### TRECHO SELECIONADO
Billy Wilder é um titã do cinema. Um ícone das artes, daqueles que servem como divisor de águas. Uma característica dos seus filmes é o fato deles abordarem assuntos “inapropriados”, mas com muita...classe. As suas ácidas críticas não são apresentadas de maneira espalhafatosa na tela, mas usando uma estética incrivelmente elegante. O seu grande clássico “Crepúsculo dos Deuses”, filme que aborda a decadência humana, é um exemplo disso, especialmente na sua célebre sequência final. E em “Quanto Mais Quente Melhor”, o cineasta polaco mostrou sua capacidade de fazer esse tipo de filme com uma pitada a mais: como uma comédia romântica.
O ponto de partida do roteiro é muito original. Dois caras, fugindo de uma gangue, se vestem de mulheres e partem em uma viagem com uma banda feminina. Nessa jornada, um deles se interessa por uma das moças dessa banda.
Uma observação interessante: o filme foi lançado em 1959, quando o cinema em cores já era totalmente difundido. Mas aqui, o preto-e-branco caiu muito bem, já que a ausência de cores disfarçou as feições masculinas de Tony Curtis e Jack Lemmon quando estes estavam vestidos de mulheres.
Dessa vez, o nosso querido Billy resolveu abordar, nesse filme, a falta de esperança. E isso dentro, só reforçando, de uma comédia romântica! O cenário do filme não poderia ser melhor: Chicago, 1929. O ano maldito, quando começou a Grande Depressão nos Estados Unidos. E isso depois dos loucos anos 1920. E em Chicago, onde o crime organizado dominava, alimentado pela Proibição de bebidas alcoólicas no país. E cada um desses tristes fatores foi abordado no filme com maestria.
Na cena inicial (cenas iniciais geniais são uma assinatura de Billy Wilder), uma viatura da polícia troca tiros com um carro funerários, que consegue escapar, mas, em uma cena emblemática, é revelado que o caixão continha bebidas, que agora vazavam com as balas recebidas. Chegando no funeral, é revelado que na verdade se trata de uma grande festa regada a bebida. Essa fonte de prazeres temporária é que serve como uma válvula de escape para os que vão ao triste funeral, que representa o fim da esperança. Uma pedrada dessas logo de cara.

### DADOS FORNECIDOS
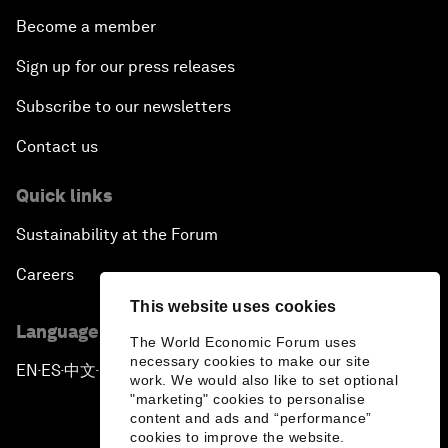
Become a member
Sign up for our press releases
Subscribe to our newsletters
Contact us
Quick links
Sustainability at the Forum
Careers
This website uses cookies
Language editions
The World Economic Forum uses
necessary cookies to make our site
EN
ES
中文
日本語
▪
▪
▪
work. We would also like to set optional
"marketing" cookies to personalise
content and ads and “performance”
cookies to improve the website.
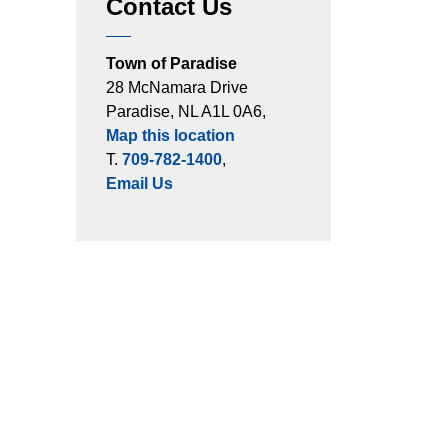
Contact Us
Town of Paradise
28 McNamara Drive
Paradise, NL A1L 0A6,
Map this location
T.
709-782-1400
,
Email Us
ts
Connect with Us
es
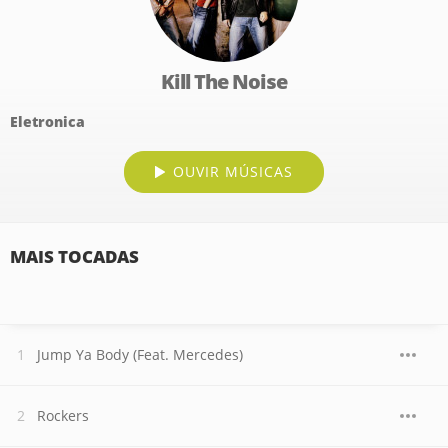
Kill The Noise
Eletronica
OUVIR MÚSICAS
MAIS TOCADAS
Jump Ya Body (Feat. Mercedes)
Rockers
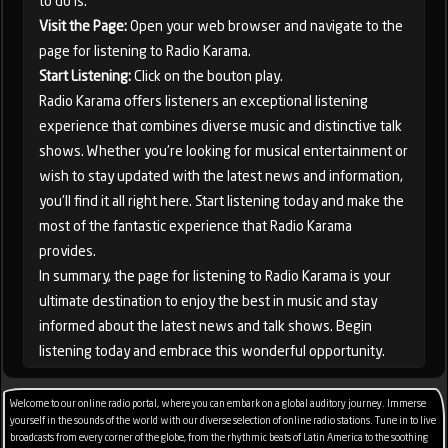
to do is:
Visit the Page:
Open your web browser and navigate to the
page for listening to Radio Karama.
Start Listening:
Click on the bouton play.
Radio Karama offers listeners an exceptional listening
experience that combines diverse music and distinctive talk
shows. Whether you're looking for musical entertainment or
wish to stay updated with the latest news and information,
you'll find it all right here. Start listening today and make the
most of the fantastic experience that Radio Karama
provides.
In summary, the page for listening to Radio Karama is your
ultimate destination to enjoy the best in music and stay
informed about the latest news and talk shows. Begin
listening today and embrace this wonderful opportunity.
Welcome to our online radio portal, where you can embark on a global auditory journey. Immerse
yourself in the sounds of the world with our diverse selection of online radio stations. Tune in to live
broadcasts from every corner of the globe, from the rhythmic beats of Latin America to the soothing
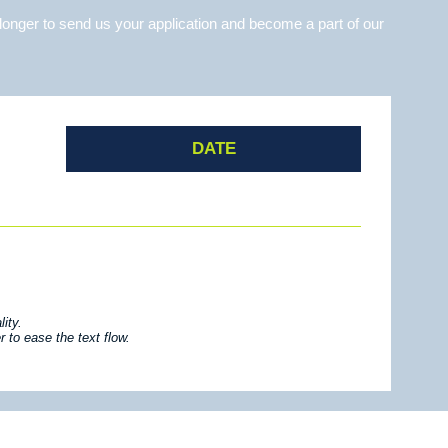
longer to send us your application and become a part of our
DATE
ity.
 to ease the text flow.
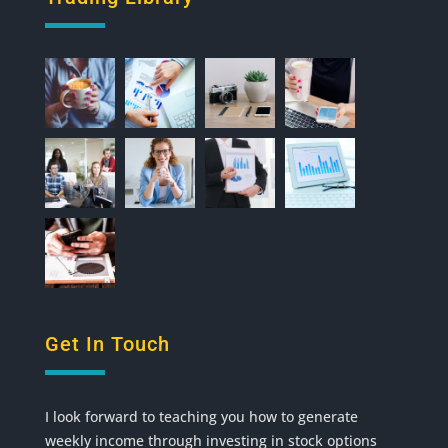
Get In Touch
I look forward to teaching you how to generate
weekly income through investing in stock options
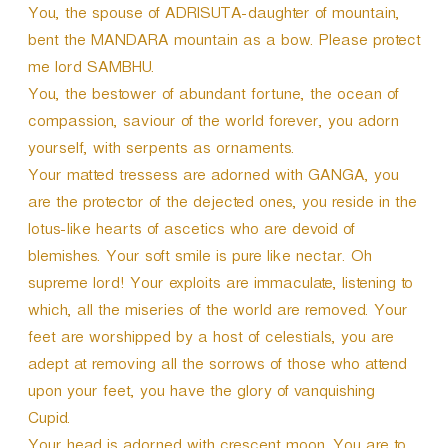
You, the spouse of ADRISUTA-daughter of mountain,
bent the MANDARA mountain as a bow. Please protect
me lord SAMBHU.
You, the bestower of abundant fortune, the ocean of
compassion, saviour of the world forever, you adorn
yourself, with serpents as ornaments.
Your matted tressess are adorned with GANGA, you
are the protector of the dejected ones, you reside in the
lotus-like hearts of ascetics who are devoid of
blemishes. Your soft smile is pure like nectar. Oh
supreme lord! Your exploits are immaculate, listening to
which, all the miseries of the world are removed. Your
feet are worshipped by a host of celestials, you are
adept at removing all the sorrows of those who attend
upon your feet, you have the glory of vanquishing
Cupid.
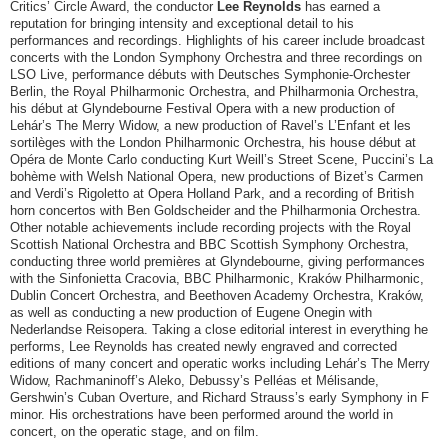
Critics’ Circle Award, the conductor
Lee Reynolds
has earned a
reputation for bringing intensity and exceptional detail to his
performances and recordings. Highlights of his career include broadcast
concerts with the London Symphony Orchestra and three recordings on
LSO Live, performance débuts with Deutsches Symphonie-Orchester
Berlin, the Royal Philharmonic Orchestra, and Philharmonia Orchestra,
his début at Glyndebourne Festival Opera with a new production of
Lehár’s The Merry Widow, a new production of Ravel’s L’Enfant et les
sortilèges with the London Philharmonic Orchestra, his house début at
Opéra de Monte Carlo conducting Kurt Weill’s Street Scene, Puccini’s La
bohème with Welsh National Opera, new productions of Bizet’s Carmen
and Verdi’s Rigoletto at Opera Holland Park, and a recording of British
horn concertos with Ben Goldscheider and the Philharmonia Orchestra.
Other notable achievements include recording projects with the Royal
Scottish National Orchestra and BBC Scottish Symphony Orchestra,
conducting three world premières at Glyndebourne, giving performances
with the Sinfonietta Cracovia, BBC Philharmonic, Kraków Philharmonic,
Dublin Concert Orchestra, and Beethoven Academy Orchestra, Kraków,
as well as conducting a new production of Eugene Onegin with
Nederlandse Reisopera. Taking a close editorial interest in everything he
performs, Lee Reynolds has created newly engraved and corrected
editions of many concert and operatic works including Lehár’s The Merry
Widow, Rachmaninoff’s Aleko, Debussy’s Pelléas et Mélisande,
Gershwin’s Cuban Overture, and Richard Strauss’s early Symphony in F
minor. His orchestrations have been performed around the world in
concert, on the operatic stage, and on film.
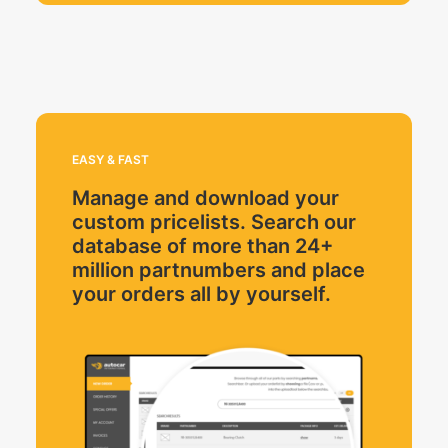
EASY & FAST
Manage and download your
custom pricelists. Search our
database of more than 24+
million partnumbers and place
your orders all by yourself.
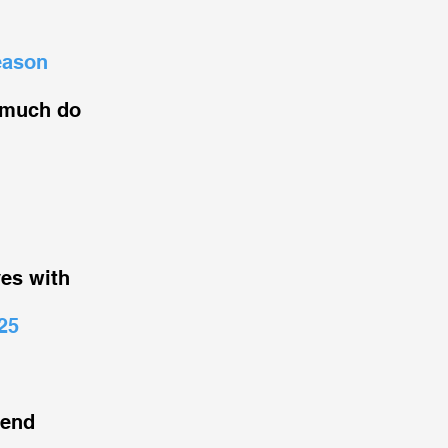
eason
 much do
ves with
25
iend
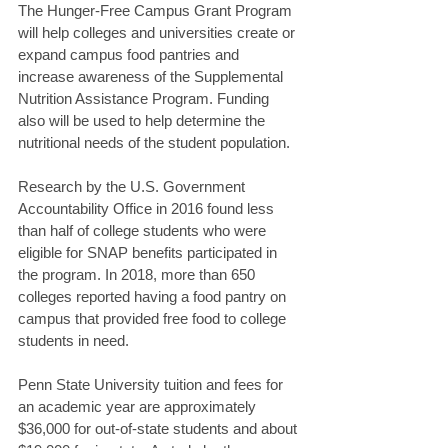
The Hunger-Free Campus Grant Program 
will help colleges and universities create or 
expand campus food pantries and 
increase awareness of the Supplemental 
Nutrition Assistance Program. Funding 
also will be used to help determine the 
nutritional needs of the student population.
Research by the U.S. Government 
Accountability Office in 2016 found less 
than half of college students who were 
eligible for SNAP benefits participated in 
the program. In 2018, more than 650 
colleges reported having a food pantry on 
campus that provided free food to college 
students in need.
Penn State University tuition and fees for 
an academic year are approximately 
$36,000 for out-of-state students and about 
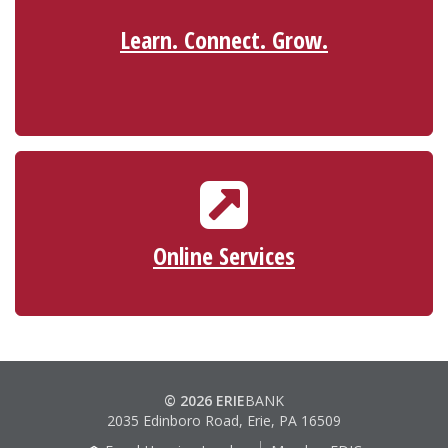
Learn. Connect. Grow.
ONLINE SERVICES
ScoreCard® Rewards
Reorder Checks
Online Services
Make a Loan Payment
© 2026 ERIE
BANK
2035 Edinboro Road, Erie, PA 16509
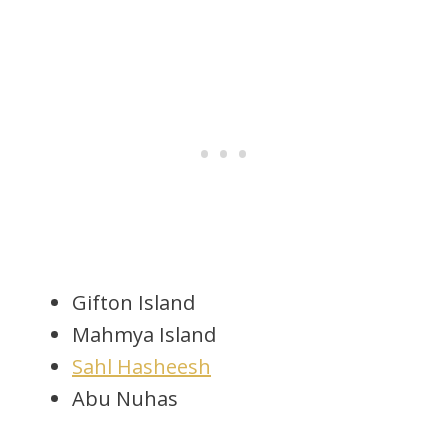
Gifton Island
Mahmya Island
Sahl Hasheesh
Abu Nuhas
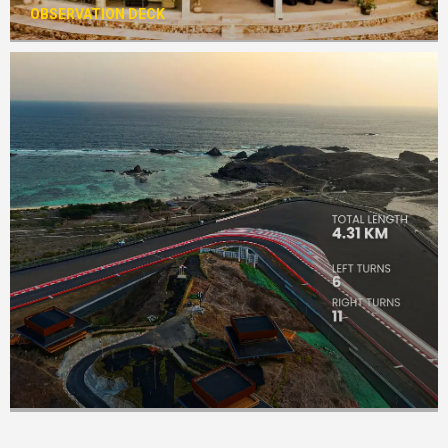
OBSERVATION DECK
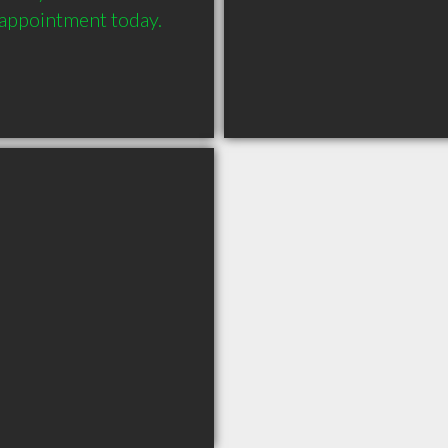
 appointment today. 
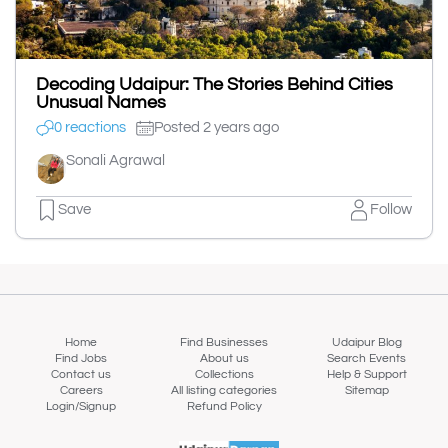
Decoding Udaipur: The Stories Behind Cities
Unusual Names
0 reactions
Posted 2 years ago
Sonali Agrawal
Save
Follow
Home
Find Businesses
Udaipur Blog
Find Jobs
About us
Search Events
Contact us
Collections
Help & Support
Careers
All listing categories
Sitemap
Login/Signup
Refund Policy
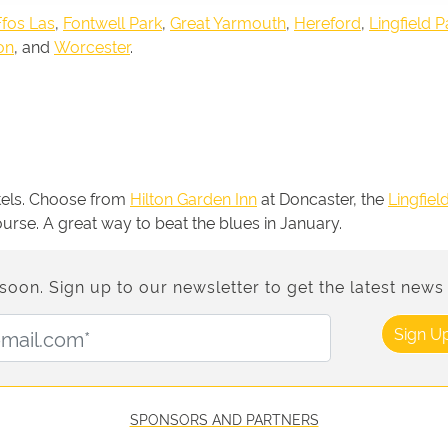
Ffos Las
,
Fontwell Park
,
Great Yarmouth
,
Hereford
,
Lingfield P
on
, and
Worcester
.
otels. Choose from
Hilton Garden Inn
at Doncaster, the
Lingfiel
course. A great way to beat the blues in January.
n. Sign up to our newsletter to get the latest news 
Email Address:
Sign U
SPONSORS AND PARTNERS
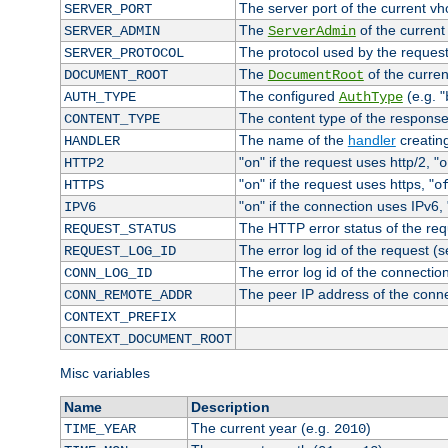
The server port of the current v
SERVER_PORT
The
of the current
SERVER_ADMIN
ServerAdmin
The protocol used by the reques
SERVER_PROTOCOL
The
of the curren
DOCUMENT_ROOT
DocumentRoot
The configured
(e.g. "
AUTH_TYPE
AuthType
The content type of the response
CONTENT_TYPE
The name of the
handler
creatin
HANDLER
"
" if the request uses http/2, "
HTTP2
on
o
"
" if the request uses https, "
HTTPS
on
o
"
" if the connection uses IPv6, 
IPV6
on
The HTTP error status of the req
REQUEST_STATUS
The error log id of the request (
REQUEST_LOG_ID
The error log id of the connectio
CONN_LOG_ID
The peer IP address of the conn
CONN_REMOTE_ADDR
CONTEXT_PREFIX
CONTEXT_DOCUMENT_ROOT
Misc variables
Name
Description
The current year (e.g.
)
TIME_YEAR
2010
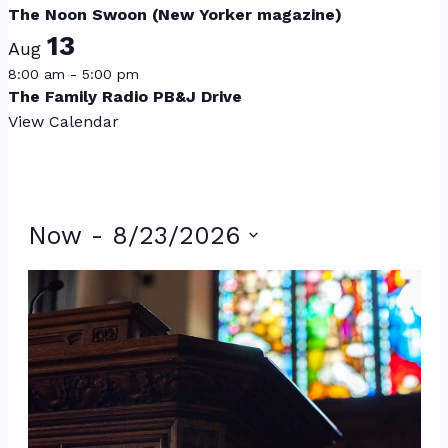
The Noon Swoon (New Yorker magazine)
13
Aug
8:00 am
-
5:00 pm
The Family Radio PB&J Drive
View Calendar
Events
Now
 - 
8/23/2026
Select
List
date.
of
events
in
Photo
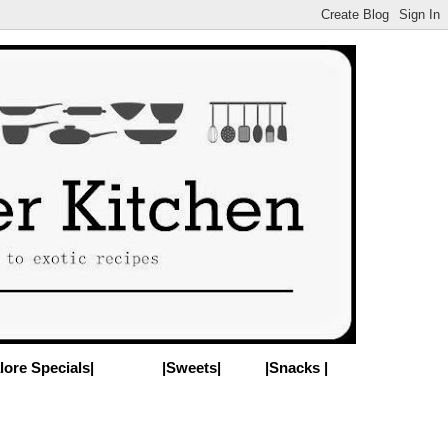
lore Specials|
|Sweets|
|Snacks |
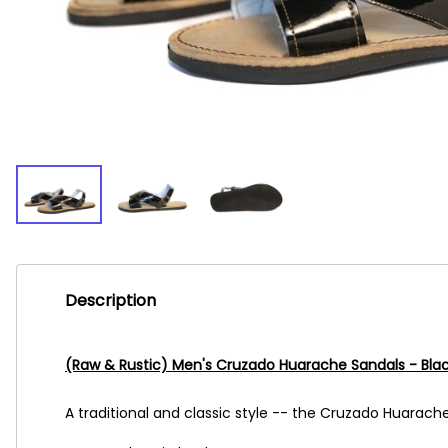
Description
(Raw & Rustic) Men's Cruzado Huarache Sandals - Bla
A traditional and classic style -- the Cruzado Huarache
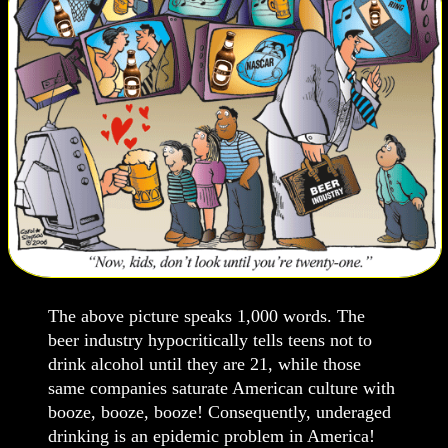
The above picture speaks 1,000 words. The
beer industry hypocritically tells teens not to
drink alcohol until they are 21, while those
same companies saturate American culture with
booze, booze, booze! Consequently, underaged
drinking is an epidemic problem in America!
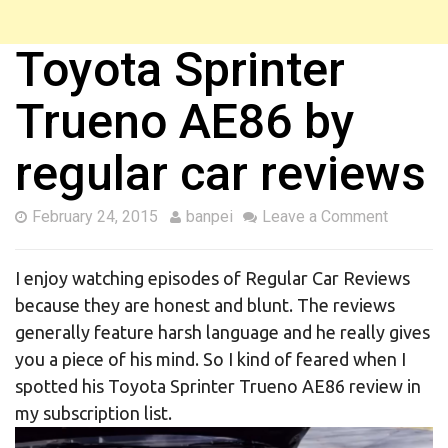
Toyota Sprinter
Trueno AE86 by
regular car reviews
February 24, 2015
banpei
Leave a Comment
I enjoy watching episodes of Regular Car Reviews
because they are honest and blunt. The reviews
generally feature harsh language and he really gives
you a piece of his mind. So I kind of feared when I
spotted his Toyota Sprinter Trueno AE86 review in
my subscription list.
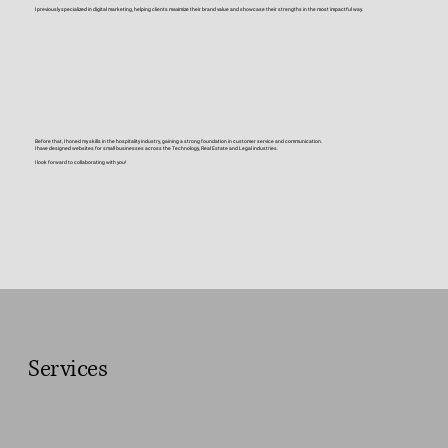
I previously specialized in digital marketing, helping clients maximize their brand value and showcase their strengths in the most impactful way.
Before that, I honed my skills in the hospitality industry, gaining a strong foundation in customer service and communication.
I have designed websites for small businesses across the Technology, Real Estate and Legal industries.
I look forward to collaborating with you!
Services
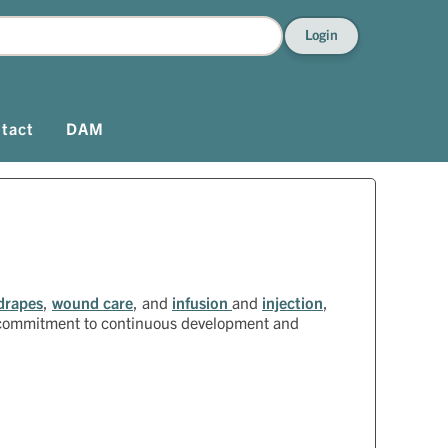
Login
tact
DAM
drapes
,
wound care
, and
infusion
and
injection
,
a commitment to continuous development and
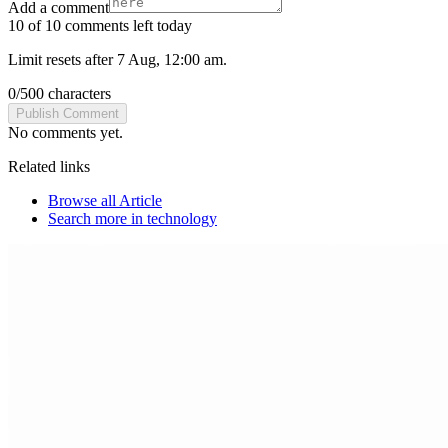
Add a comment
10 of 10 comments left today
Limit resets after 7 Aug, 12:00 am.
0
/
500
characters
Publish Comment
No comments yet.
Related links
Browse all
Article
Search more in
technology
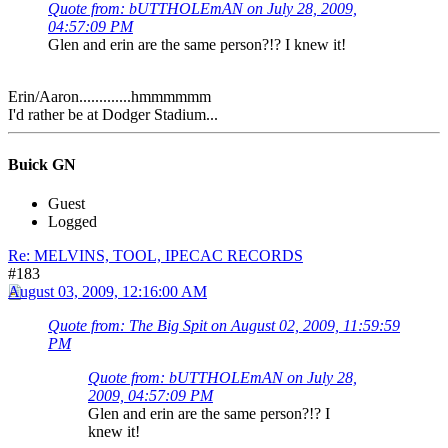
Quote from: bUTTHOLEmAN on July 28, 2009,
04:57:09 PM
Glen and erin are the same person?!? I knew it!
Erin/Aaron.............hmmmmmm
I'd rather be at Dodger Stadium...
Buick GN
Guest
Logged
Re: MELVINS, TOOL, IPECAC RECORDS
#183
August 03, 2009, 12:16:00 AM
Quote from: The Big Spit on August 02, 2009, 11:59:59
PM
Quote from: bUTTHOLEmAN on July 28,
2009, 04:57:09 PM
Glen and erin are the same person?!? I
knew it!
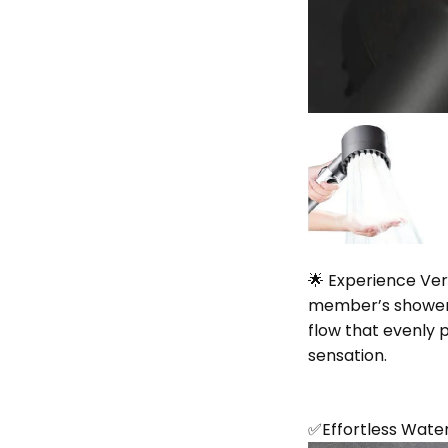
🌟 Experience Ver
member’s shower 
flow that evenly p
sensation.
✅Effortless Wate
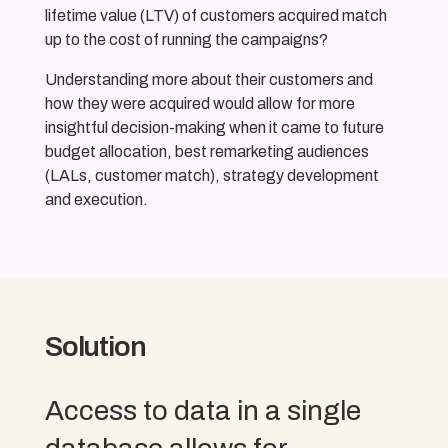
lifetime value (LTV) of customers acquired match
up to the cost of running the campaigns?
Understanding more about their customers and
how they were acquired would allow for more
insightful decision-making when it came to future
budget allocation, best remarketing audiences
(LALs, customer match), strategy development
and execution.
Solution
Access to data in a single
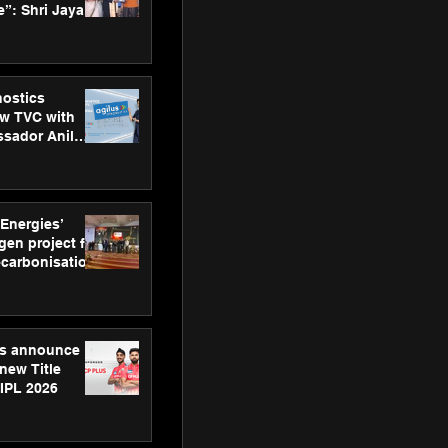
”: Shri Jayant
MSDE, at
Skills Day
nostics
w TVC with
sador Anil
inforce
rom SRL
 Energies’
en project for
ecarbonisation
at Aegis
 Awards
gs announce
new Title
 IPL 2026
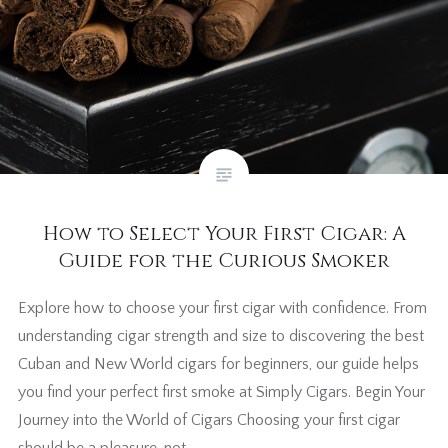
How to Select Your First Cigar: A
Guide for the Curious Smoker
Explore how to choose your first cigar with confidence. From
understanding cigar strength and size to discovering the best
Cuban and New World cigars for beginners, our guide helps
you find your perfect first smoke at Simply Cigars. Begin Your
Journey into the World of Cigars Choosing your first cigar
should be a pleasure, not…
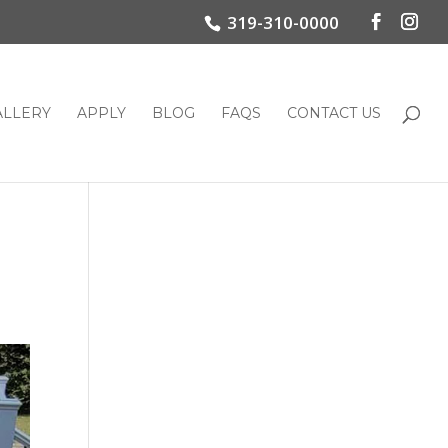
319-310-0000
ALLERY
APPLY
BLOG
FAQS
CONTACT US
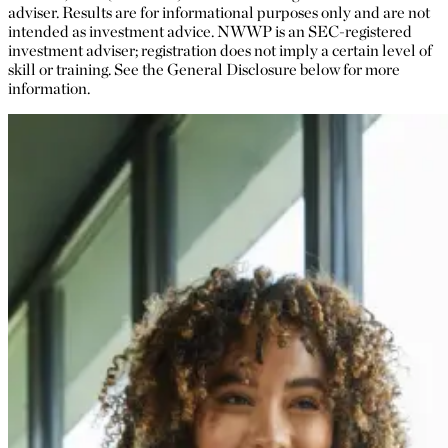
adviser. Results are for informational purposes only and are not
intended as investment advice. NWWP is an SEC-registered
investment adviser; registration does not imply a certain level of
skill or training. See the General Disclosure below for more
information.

### EXERCÍCIO
Com base no trecho selecionado, responda:
1. Em que ano foi lançado "Quanto Mais Quente Melhor"?
2. Em que cidade e em que ano se passa a história do filme?
3. Na cena inicial, o que havia dentro do caixão?
Os dados não têm nenhum papel nesta atividade.

### RESPOSTA FINAL
1. Em 1959.
2. Em Chicago, em 1929.
3. Bebidas.